Salah satu dampak utama adalah penurunan kemampuan mengelola emosi. Ketika remaja mencoba permainan angka dan melihat diri mereka ‘hampir menang’, mereka mungkin merasa terdorong untuk mencoba lagi. Sensasi ini memicu adrenalin dan menciptakan pola perilaku impulsif. Jika dibiarkan, pola ini dapat terbawa ke kebiasaan sehari-hari, seperti sulit fokus belajar atau mudah stres.
Selain itu, perjudian online dapat memicu masalah kepercayaan diri. Ketika remaja merasa gagal mencapai kemenangan yang diharapkan, mereka bisa mengalami penurunan harga diri. Mereka mungkin merasa kurang cukup baik atau terus menyalahkan diri sendiri, padahal sistem permainan tersebut memang dibuat tidak adil.
Dari sisi sosial, dampaknya bisa sangat besar.
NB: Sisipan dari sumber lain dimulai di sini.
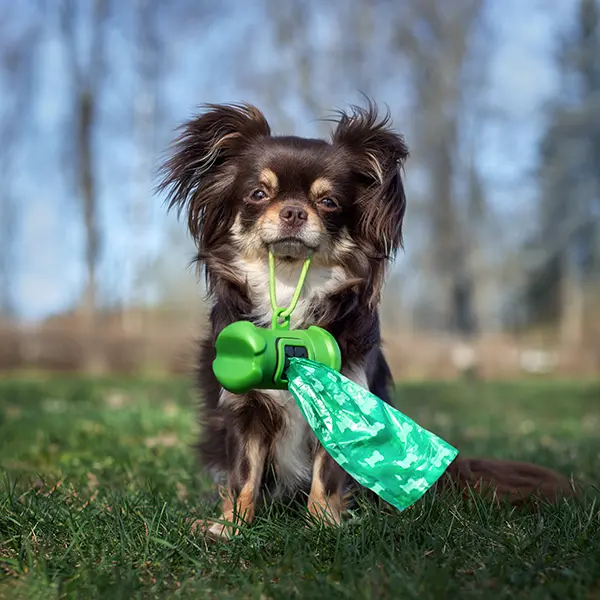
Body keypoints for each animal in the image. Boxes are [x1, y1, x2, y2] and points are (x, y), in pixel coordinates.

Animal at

Remaja yang terjebak situs “bandar toto” bisa mulai menarik diri dari pergaulan, menutup diri dari keluarga, atau menghabiskan waktu tanpa batas di perangkat mereka. Ketergantungan seperti ini dapat merusak hubungan dengan teman, keluarga, dan lingkungan sekitar.
Dampak digitalnya juga tidak kalah serius. Situs “bandar toto” sering kali meminta data pribadi pengguna. Jika data tersebut disalahgunakan atau bocor, remaja bisa terancam mengalami pencurian identitas atau peretasan akun media sosial. Pengalaman buruk ini dapat membuat mereka merasa takut menggunakan internet atau malu untuk meminta bantuan.
Semua dampak ini menunjukkan bahwa remaja perlu memahami bahwa perjudian online bukan hanya soal uang, tetapi juga soal kesehatan mental, emosi, dan keselamatan digital. Orang tua dan guru perlu membantu remaja membangun kebiasaan online yang sehat serta mengajak mereka berbicara terbuka tentang risiko yang ada di internet.